Tuesday, April 05, 2011
Asylum Vertical Plyo: "This Is Not Insanity"
Jack LaLanne used to have a challenge where he’d give $10,000 to anyone who could keep up with him exercising for an hour. In his 80s he was contacted by a journalist from a fitness magazine asking if he was still game. Jack said sure and told him to show up at his house the following morning. The next line was something about how old Jack looked “like my grandfather” and how the writer was going to feel bad taking his money. This was followed by, “Five minutes later I’m about to throw up, during the warm-up. The bet is over. (sic)”
And that’s how I felt during the warm-up of Vertical Plyo. I seriously had to slow my pace down so that I didn’t puke. In fact the only thing that was worse than the warm-up was the “active recovery” as Shaun called a series near the end when we were doing, among other things, one leg explosive hops, as high as we could get while landing on the same leg, for one minute per side. Active yes. Recovery?!
In between I spent most of my time in the air while attempting a bunch of super explosive moves using bands for resistance and targets for accuracy. However, if I’d been in the cast I would have spent it doing push-ups as that’s how Shaun would penalize them for losing form and landing outside the lines.

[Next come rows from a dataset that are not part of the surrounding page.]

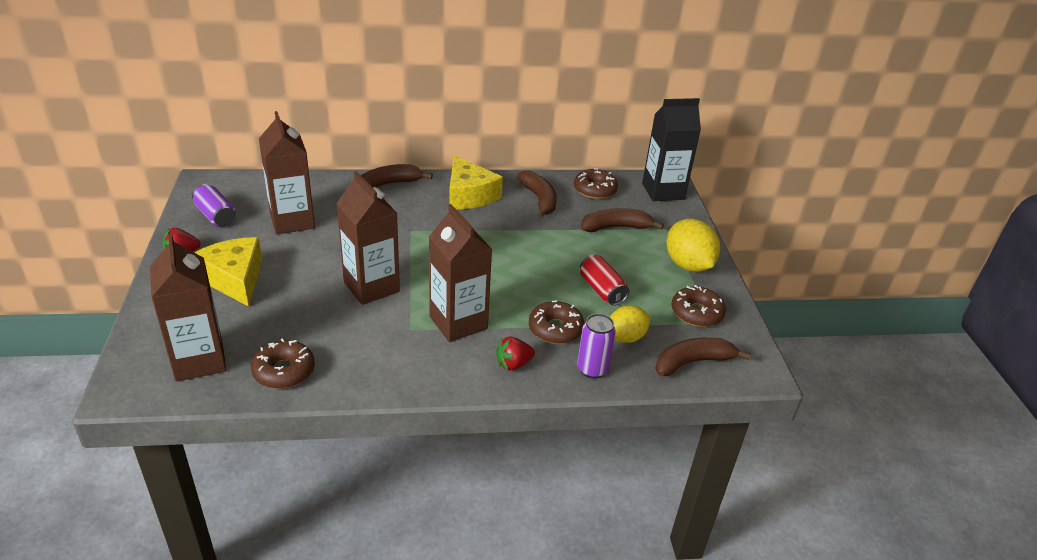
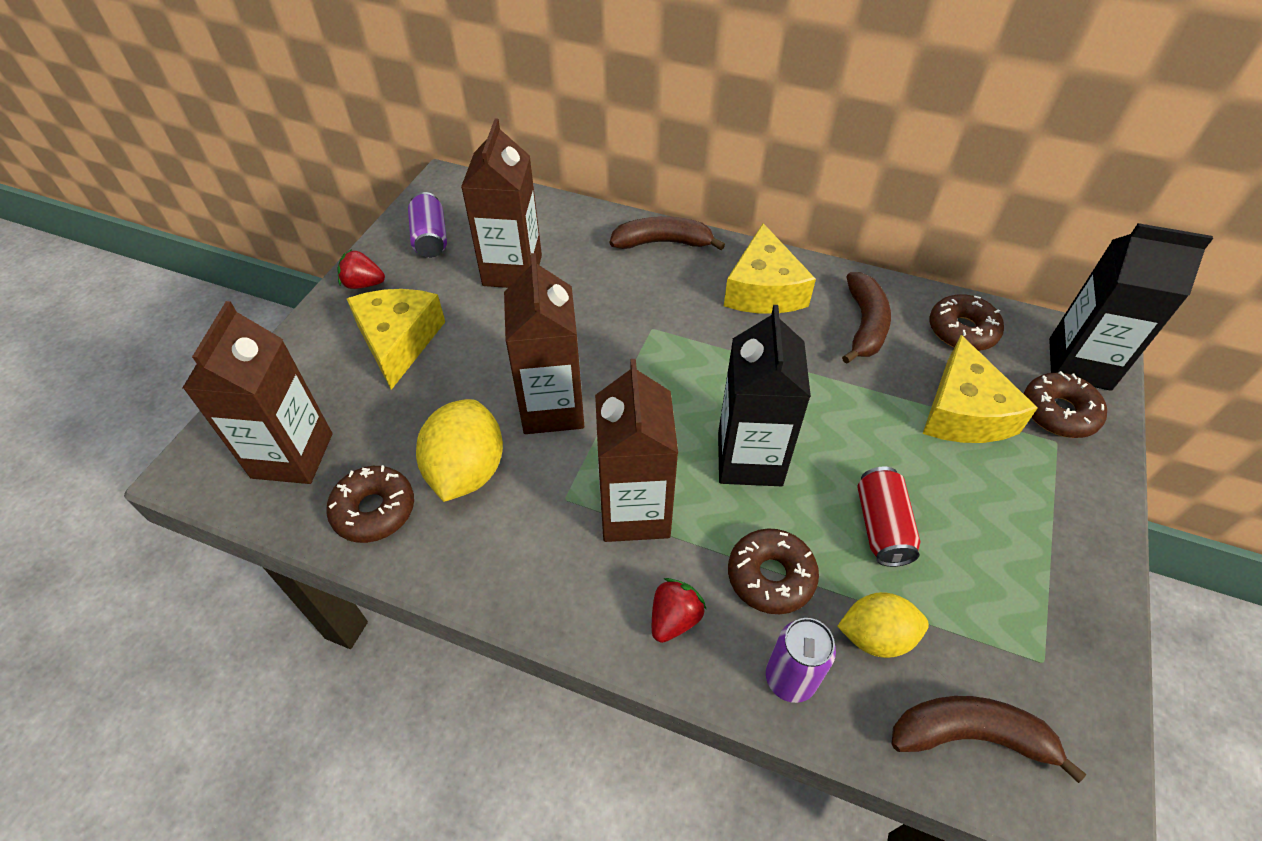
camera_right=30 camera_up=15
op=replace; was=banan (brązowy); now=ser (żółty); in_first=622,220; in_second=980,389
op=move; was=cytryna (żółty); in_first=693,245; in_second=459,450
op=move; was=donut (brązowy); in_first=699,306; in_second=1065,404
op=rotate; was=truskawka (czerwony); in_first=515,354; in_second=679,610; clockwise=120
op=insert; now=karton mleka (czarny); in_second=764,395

While it’s needless to say that I didn’t on sight this workout, I often found myself exceeding the cast and, on one occasion, even out dueling Shaun. But this in no way means that I mastered anything. Far, far from it. On every individual move I sucked compared to most of the cast, hence the push-ups. Compared to the height and distance Shaun was getting on his jumps I felt like an old man. Sure, I’ve got some decent aerobic fitness but my explosive capability bites ass. The competitor in me wants to do this more. No, make that; absolutely has to do it more.

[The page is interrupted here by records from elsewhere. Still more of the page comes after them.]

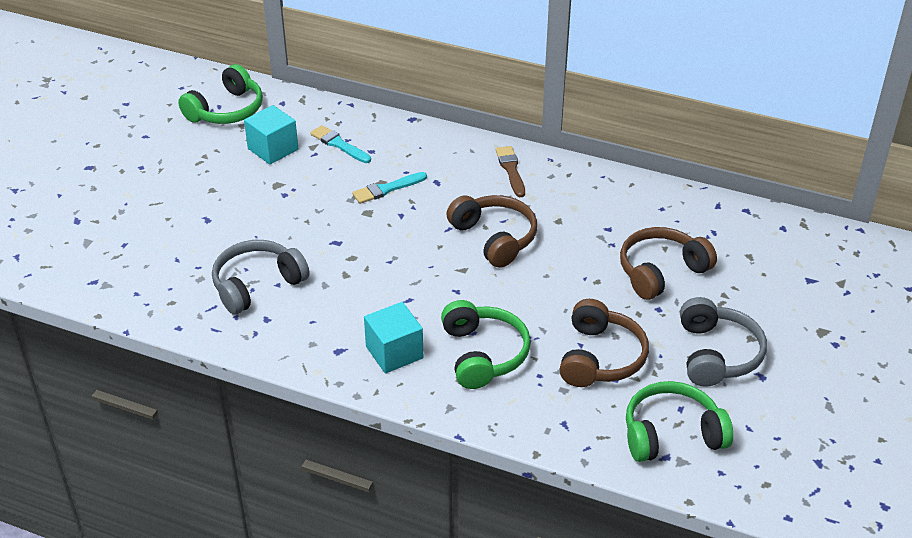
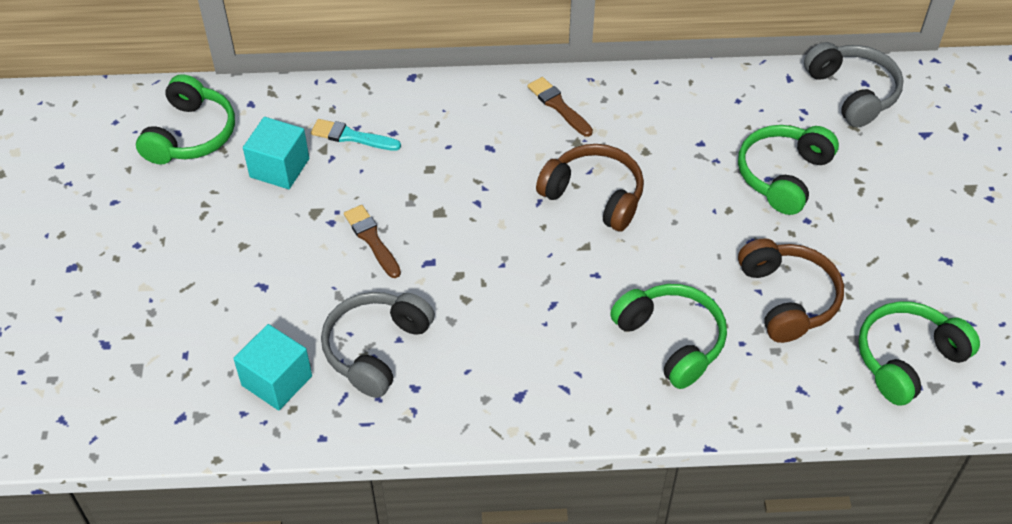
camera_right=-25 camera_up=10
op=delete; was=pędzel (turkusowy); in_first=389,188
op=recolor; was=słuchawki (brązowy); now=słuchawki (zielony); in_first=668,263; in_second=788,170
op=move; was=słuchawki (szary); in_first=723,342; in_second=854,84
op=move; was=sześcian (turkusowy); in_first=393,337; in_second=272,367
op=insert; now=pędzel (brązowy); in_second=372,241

I felt a little less feeble when Shaun says to the cast “this is not Insanity,” as if that program were some kind of namby pamby cardio workout instead of this puke fest. At least I’m supposed to be dying, right? Shaun even cops to failure at one point. But again, to me it wasn’t the dying so much as the lack of flying that showed how much work I need to do. I used to be a basketball player fer crissakes! There’s got to be some hops left in there someplace. And, damnit, I’m going to keep doing this until I find them.

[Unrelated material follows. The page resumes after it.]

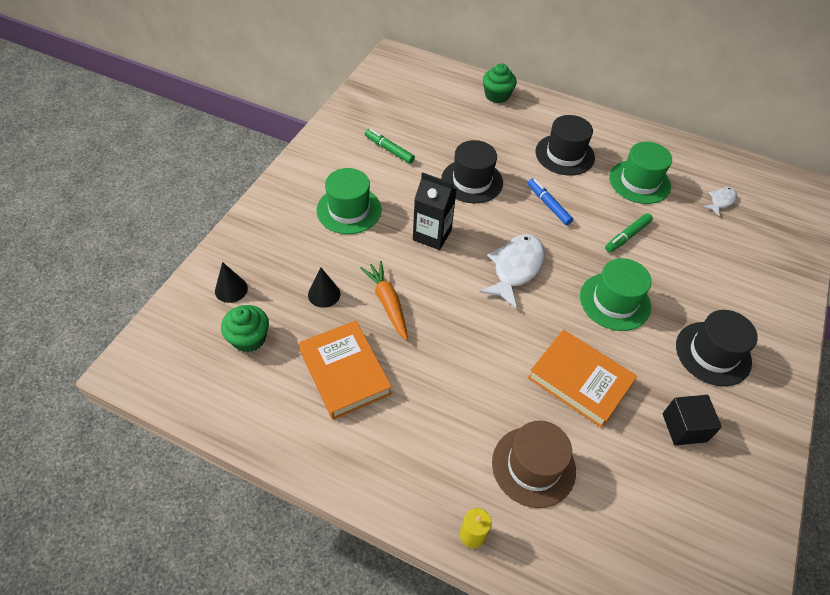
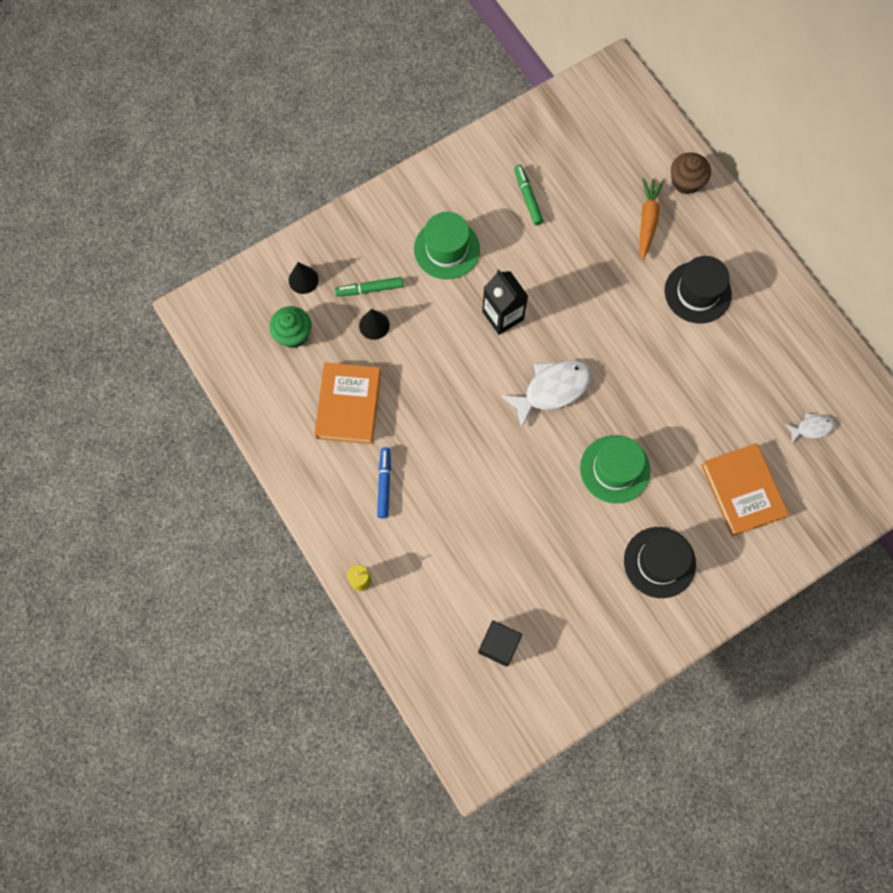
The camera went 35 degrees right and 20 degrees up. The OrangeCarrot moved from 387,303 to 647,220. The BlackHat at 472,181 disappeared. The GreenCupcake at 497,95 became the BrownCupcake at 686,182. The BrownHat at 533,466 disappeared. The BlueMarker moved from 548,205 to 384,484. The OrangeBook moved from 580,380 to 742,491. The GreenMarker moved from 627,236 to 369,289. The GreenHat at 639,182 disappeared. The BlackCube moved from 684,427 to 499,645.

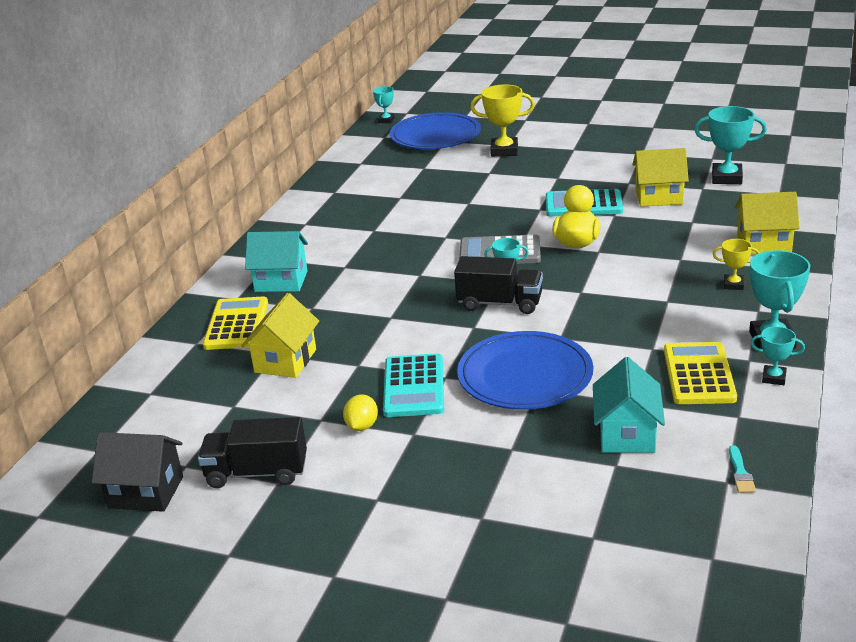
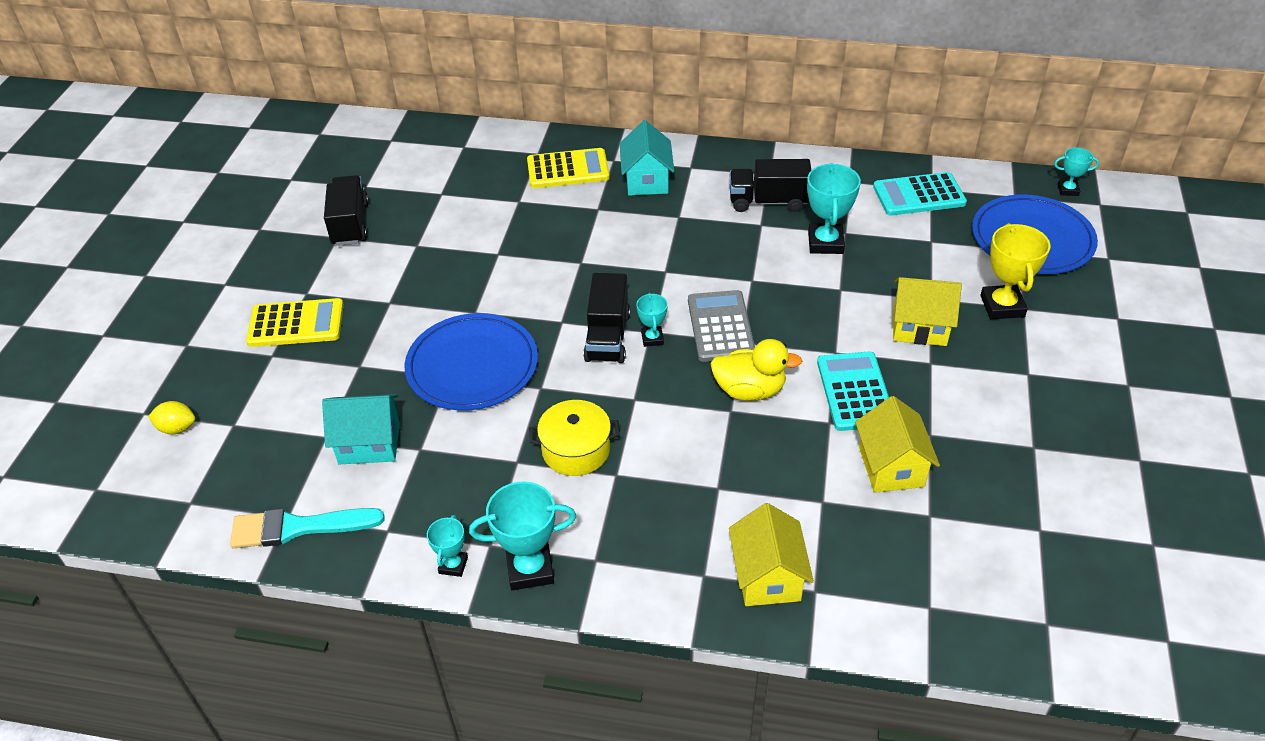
The camera went 80 degrees right and 15 degrees up. The BlackHouse at 146,492 disappeared. The YellowHouse moved from 285,361 to 919,327. The YellowLemon moved from 362,426 to 177,428. The TurquoiseCalculator moved from 414,386 to 919,195. The YellowCalculator moved from 698,374 to 296,324. The TurquoiseTrophy moved from 726,178 to 825,243. The YellowTrophy at 733,285 disappeared. The TurquoiseBrush at 740,473 changed to 2.17 times the size. The YellowPot at 576,450 appeared. The BlackTruck at 768,201 appeared.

This morning as I write this I feel an interesting pattern throughout my body. It’s similar to how I feel after doing PAP workouts. Something inside me is trying to change, or adapt. Long dormant neuromuscular patterns that have been lost through age and endless hours traipsing through the wilderness have been awakened and are trying to remember what they used to do. It’s a physiological fact that we lose fast-twitch muscle fiber as we age but I’d say workouts like Vertical Plyo can not only slow the process but reverse it to some degree. We’re going to find out.